Quotes from Assorted Readings

The falcon hangs in space for second after second, motionless, as if suspended on a thread, its wings, body, and spirit in perfect equilibrium with the streaming torrents of the air. Give your heart to the hawks, urged Robinson Jeffers. Okay, I thought, I’ll do that. For this one splendid moment. Until the falcon sheers on the wind and vanishes in storm and light” (Abbey 54-55). 

I really enjoy the imagery of this scene as it relates to my own experiences with birds in nature. The calmness and simplicity of a darting bird across the landscape is something that I hope to see when I go out into nature. I do not believe I have ever seen a peregrine falcon, but I have had similar experiences with water birds like cranes and pelicans where they swoop down snatch their intended prey and fly off never to been seen again by my eyes.
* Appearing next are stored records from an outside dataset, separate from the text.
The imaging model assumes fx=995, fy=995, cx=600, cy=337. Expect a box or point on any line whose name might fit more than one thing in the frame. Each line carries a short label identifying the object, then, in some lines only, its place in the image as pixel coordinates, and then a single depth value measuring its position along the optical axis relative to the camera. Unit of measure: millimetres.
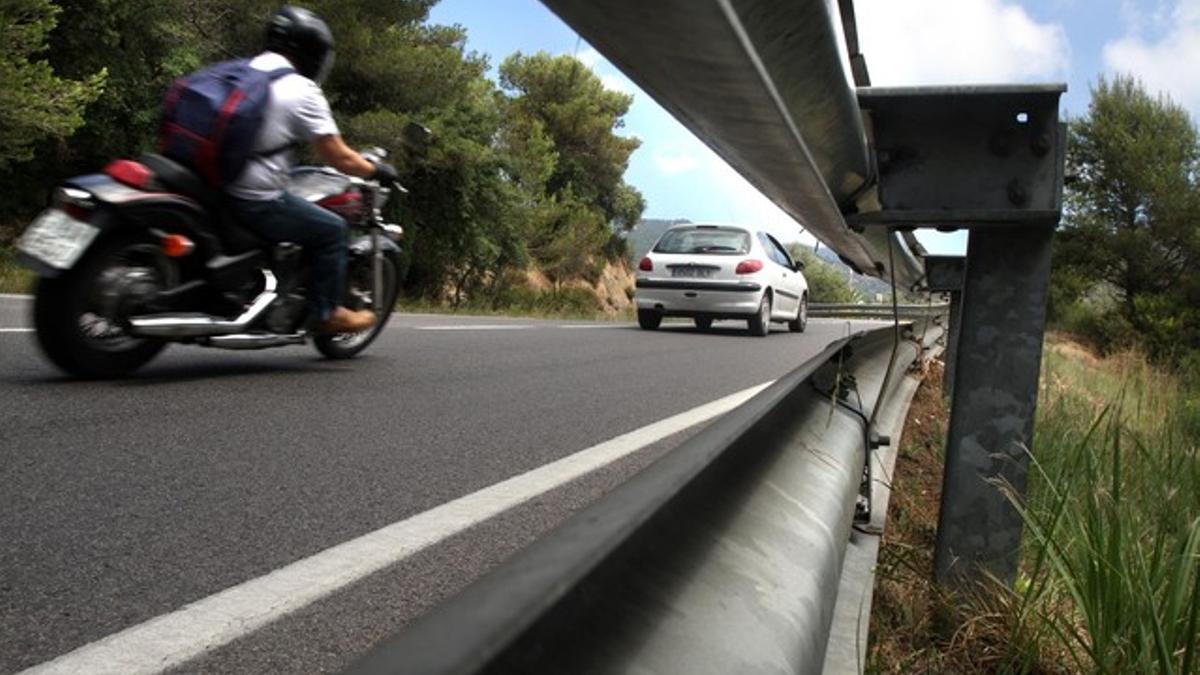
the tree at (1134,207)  46469
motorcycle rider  5355
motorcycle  4609
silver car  15148
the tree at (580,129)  46906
“The birds were excited, stammering new songs all day long. Titmice, which had hidden in the leafy shade of mountains all summer, perched on the gutter; chickadees staged a conventicle in the locusts, and a sparrow, acting very strange, hovered like a hummingbird inches above a roadside goldenrod” (Dillard 247-248). 

This passage in particular makes me proud of myself in terms of labeling things in nature. Every bird and plant named in this, I would be able to identify and point out if need be. This wealth of labeling expertise also in terms of reading I thinks adds some depth and significance to the overall understanding of awe Dillard is trying to get across when bird watching.
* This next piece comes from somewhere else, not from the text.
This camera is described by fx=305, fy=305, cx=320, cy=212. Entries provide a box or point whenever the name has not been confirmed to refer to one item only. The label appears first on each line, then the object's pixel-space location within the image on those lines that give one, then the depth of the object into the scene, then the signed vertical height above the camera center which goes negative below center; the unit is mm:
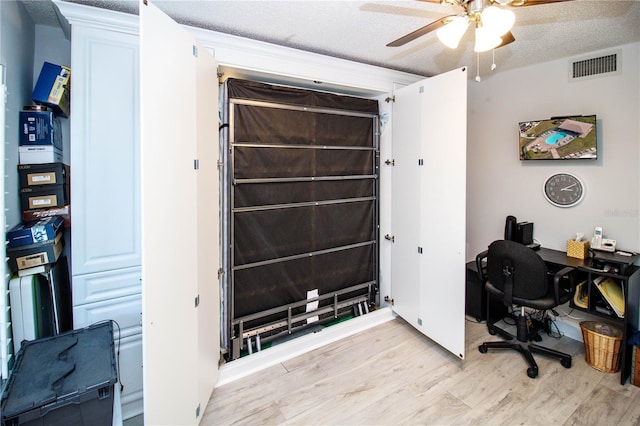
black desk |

“One attraction in coming to the woods to live was that I should have leisure and opportunity to see the Spring come in” (Thoreau 333).

I understand the feeling Thoreau is trying to get across when he says this, but I can not agree with him about the leisure standpoint. The changing from winter to spring to me is not leisure, it more closely related to restlessness and anticipation because you want it to come so badly.
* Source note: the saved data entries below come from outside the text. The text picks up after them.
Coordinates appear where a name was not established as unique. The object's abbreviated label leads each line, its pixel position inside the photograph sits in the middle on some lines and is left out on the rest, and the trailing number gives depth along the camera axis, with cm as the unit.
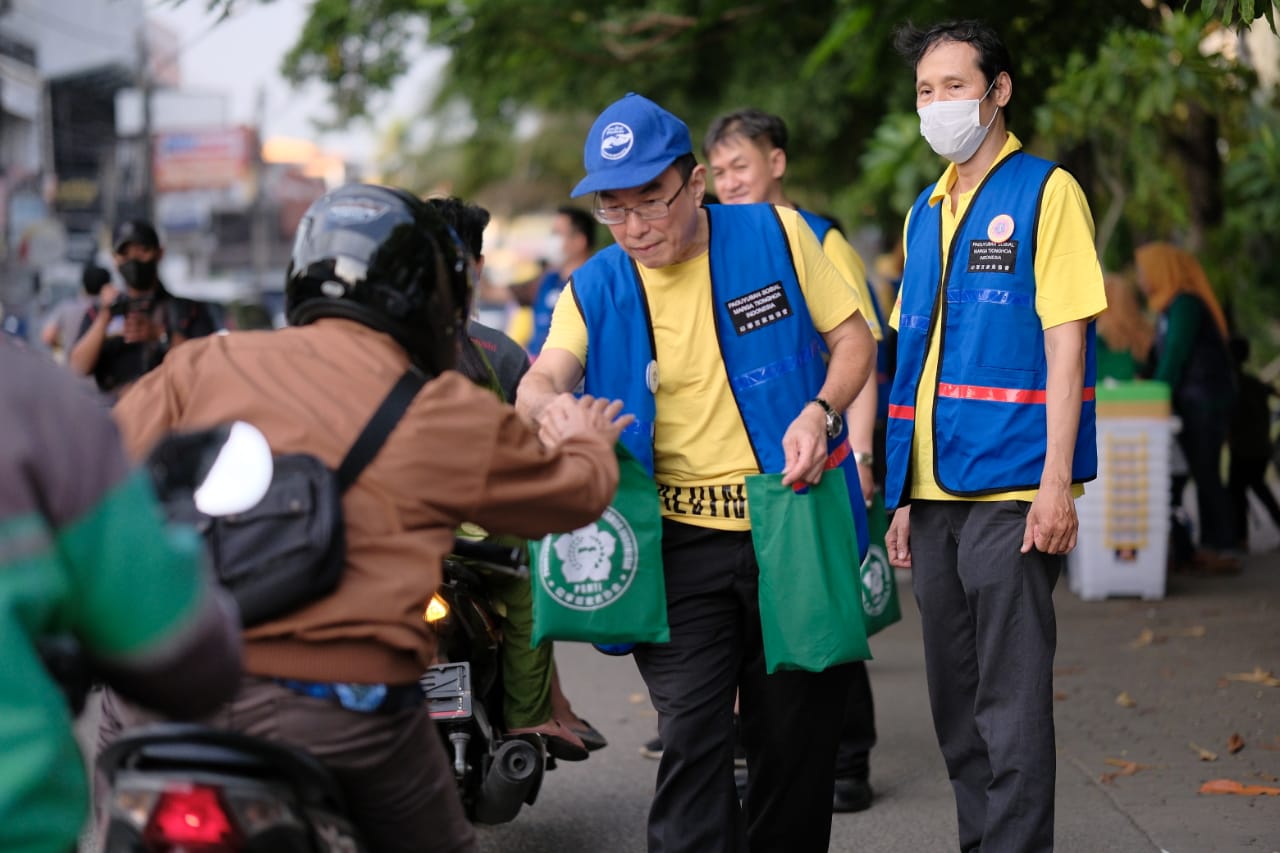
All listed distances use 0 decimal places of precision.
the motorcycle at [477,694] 495
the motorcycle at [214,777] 245
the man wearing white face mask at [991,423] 419
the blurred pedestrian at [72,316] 995
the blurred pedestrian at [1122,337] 1049
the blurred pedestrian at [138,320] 883
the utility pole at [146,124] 3481
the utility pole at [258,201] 4247
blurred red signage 4966
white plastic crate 966
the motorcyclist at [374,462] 263
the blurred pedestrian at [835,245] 593
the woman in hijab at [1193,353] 1037
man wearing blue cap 416
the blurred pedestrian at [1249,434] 1136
Thus it seemed that this one hillside illustrated the principle of all the operations of Nature.The Maker of this earth but patented a leaf. What Champollion will decipher this hieroglyphic for us, that we may turn over a new leaf at last? This phenomenon is more exhilarating to me than the luxuriance and fertility of vineyards (Thoreau 336). 

I do not know what I really get out of this passage, yet the imagery and metaphor in it is something I can use to better understand my own feelings about the changing of seasons.